START Data in this exercise

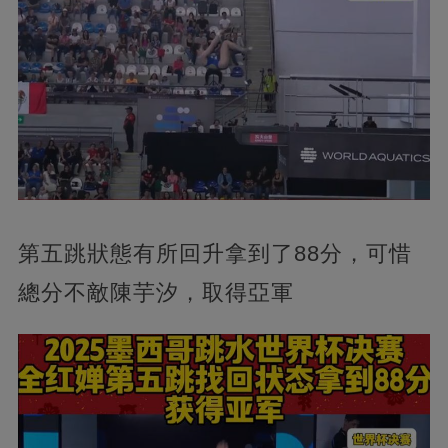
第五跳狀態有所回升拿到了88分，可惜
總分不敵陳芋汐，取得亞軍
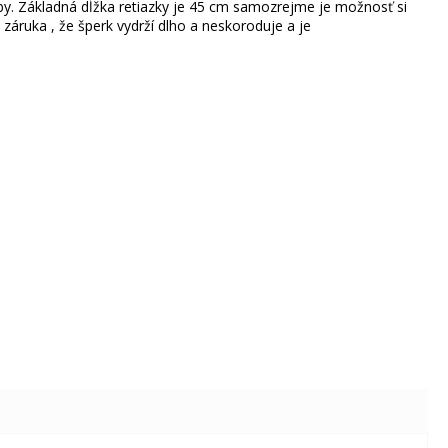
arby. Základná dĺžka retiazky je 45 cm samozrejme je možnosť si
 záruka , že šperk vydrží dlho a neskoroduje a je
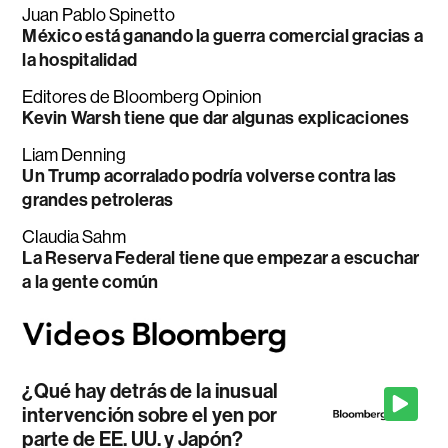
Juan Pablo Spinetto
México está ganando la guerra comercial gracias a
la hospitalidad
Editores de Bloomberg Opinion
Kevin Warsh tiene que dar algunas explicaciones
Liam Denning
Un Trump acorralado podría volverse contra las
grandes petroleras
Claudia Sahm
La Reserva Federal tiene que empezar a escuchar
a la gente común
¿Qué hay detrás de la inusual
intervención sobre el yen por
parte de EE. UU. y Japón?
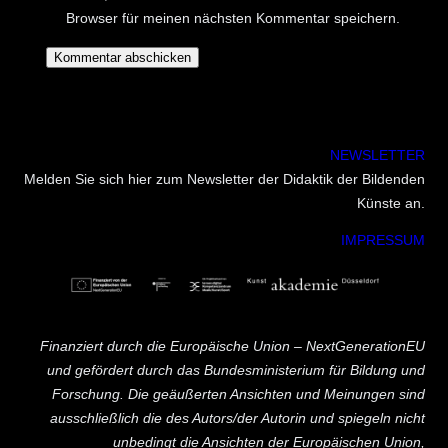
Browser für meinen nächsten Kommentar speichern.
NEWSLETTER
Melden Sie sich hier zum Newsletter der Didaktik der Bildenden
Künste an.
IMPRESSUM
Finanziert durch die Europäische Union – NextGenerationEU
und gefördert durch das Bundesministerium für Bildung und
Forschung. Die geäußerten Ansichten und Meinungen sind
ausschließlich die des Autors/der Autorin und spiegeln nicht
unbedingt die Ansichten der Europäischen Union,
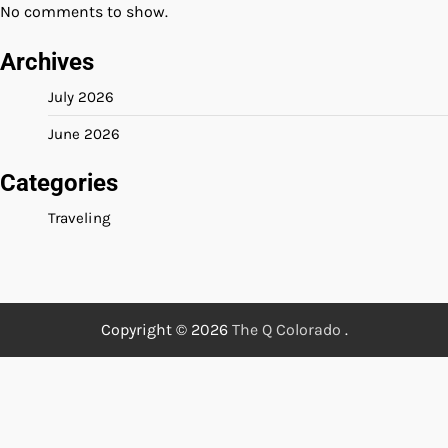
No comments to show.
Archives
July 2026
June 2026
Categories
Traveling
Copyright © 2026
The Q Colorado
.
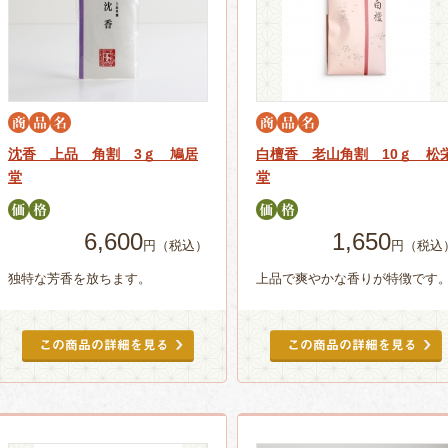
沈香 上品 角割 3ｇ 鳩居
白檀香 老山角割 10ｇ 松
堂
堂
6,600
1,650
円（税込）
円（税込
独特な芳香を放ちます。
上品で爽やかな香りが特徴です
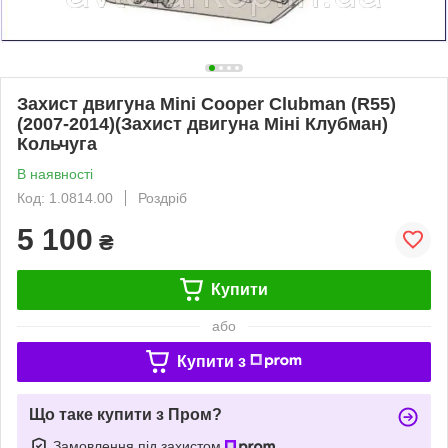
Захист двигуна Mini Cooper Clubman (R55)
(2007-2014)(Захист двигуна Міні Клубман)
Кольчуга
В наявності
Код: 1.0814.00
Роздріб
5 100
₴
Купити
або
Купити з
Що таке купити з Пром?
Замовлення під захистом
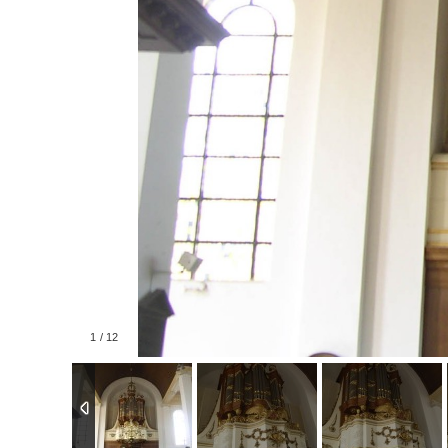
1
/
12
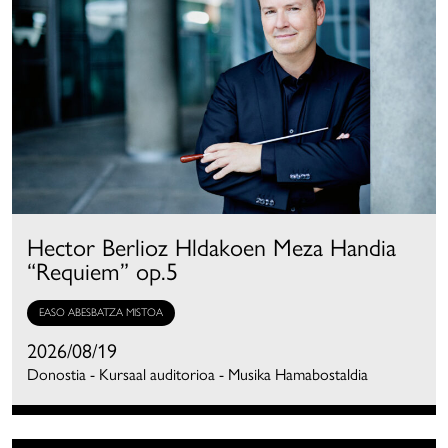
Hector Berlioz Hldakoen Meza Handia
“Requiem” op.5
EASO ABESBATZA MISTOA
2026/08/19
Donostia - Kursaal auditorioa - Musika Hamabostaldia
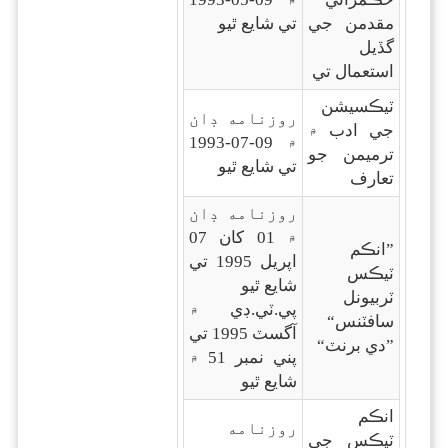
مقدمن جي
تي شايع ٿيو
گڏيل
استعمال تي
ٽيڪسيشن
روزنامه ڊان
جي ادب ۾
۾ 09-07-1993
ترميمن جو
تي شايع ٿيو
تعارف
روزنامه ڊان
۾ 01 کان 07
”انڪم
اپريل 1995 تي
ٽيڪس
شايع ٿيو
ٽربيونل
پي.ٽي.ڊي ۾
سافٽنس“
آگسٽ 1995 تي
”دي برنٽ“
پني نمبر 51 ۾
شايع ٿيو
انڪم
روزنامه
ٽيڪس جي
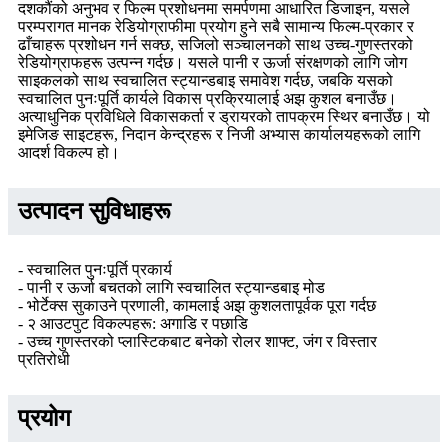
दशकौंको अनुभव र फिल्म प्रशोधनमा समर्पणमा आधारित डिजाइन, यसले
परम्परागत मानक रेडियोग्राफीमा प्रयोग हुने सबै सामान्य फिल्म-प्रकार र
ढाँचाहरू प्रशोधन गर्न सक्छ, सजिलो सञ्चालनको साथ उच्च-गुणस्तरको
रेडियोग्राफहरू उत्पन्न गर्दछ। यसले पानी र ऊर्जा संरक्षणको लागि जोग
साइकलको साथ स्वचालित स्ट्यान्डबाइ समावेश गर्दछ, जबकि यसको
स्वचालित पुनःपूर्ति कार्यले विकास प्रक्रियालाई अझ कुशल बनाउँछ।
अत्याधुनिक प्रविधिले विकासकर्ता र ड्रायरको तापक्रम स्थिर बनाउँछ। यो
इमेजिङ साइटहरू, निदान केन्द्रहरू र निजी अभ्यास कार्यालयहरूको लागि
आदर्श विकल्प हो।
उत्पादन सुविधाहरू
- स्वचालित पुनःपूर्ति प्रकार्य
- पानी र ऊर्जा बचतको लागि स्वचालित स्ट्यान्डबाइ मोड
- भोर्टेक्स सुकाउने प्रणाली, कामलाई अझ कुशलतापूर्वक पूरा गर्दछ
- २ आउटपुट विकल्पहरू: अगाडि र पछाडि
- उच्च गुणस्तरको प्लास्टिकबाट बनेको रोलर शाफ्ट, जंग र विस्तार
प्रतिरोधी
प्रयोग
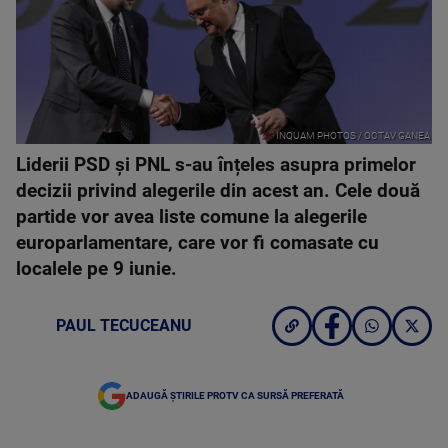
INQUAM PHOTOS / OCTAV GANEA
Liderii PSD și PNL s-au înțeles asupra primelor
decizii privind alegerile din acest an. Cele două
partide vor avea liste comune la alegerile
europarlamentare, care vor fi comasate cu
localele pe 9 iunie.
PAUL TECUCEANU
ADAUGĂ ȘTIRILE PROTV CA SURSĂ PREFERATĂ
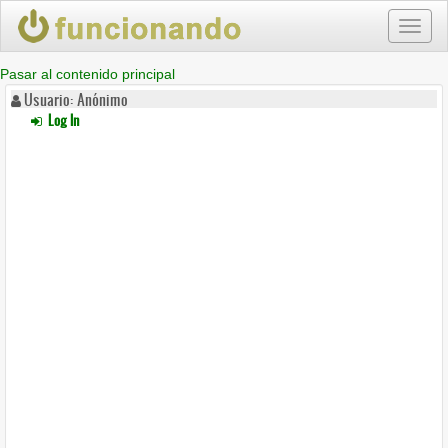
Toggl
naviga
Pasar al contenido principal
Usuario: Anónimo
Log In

END Data in this exercise

• **About this exercise**:
Every line of the listing is to be repeated exactly, and the pictures are to be dropped.

• **Result of this task**:
第五跳狀態有所回升拿到了88分，可惜
總分不敵陳芋汐，取得亞軍
arby. Základná dĺžka retiazky je 45 cm samozrejme je možnosť si
 záruka , že šperk vydrží dlho a neskoroduje a je
Juan Pablo Spinetto
México está ganando la guerra comercial gracias a
la hospitalidad
Editores de Bloomberg Opinion
Kevin Warsh tiene que dar algunas explicaciones
Liam Denning
Un Trump acorralado podría volverse contra las
grandes petroleras
Claudia Sahm
La Reserva Federal tiene que empezar a escuchar
a la gente común
¿Qué hay detrás de la inusual
intervención sobre el yen por
parte de EE. UU. y Japón?
Browser für meinen nächsten Kommentar speichern.
NEWSLETTER
Melden Sie sich hier zum Newsletter der Didaktik der Bildenden
Künste an.
IMPRESSUM
Finanziert durch die Europäische Union – NextGenerationEU
und gefördert durch das Bundesministerium für Bildung und
Forschung. Die geäußerten Ansichten und Meinungen sind
ausschließlich die des Autors/der Autorin und spiegeln nicht
unbedingt die Ansichten der Europäischen Union,
No comments to show.
Archives
July 2026
June 2026
Categories
Traveling
Copyright © 2026
The Q Colorado
.
沈香 上品 角割 3ｇ 鳩居
白檀香 老山角割 10ｇ 松
堂
堂
6,600
1,650
円（税込）
円（税込
独特な芳香を放ちます。
上品で爽やかな香りが特徴です
Захист двигуна Mini Cooper Clubman (R55)
(2007-2014)(Захист двигуна Міні Клубман)
Кольчуга
В наявності
Код: 1.0814.00
Роздріб
5 100
₴
Купити
або
Купити з
Що таке купити з Пром?
Замовлення під захистом
1
/
12
Hector Berlioz Hldakoen Meza Handia
“Requiem” op.5
EASO ABESBATZA MISTOA
2026/08/19
Donostia - Kursaal auditorioa - Musika Hamabostaldia
مقدمن جي
تي شايع ٿيو
گڏيل
استعمال تي
ٽيڪسيشن
روزنامه ڊان
جي ادب ۾
۾ 09-07-1993
ترميمن جو
تي شايع ٿيو
تعارف
روزنامه ڊان
۾ 01 کان 07
”انڪم
اپريل 1995 تي
ٽيڪس
شايع ٿيو
ٽربيونل
پي.ٽي.ڊي ۾
سافٽنس“
آگسٽ 1995 تي
”دي برنٽ“
پني نمبر 51 ۾
شايع ٿيو
انڪم
روزنامه
ٽيڪس جي
दशकौंको अनुभव र फिल्म प्रशोधनमा समर्पणमा आधारित डिजाइन, यसले
परम्परागत मानक रेडियोग्राफीमा प्रयोग हुने सबै सामान्य फिल्म-प्रकार र
ढाँचाहरू प्रशोधन गर्न सक्छ, सजिलो सञ्चालनको साथ उच्च-गुणस्तरको
रेडियोग्राफहरू उत्पन्न गर्दछ। यसले पानी र ऊर्जा संरक्षणको लागि जोग
साइकलको साथ स्वचालित स्ट्यान्डबाइ समावेश गर्दछ, जबकि यसको
स्वचालित पुनःपूर्ति कार्यले विकास प्रक्रियालाई अझ कुशल बनाउँछ।
अत्याधुनिक प्रविधिले विकासकर्ता र ड्रायरको तापक्रम स्थिर बनाउँछ। यो
इमेजिङ साइटहरू, निदान केन्द्रहरू र निजी अभ्यास कार्यालयहरूको लागि
आदर्श विकल्प हो।
उत्पादन सुविधाहरू
- स्वचालित पुनःपूर्ति प्रकार्य
- पानी र ऊर्जा बचतको लागि स्वचालित स्ट्यान्डबाइ मोड
- भोर्टेक्स सुकाउने प्रणाली, कामलाई अझ कुशलतापूर्वक पूरा गर्दछ
- २ आउटपुट विकल्पहरू: अगाडि र पछाडि
- उच्च गुणस्तरको प्लास्टिकबाट बनेको रोलर शाफ्ट, जंग र विस्तार
प्रतिरोधी
प्रयोग
INQUAM PHOTOS / OCTAV GANEA
Liderii PSD și PNL s-au înțeles asupra primelor
decizii privind alegerile din acest an. Cele două
partide vor avea liste comune la alegerile
europarlamentare, care vor fi comasate cu
localele pe 9 iunie.
PAUL TECUCEANU
ADAUGĂ ȘTIRILE PROTV CA SURSĂ PREFERATĂ
Toggl
naviga
Pasar al contenido principal
Usuario: Anónimo
Log In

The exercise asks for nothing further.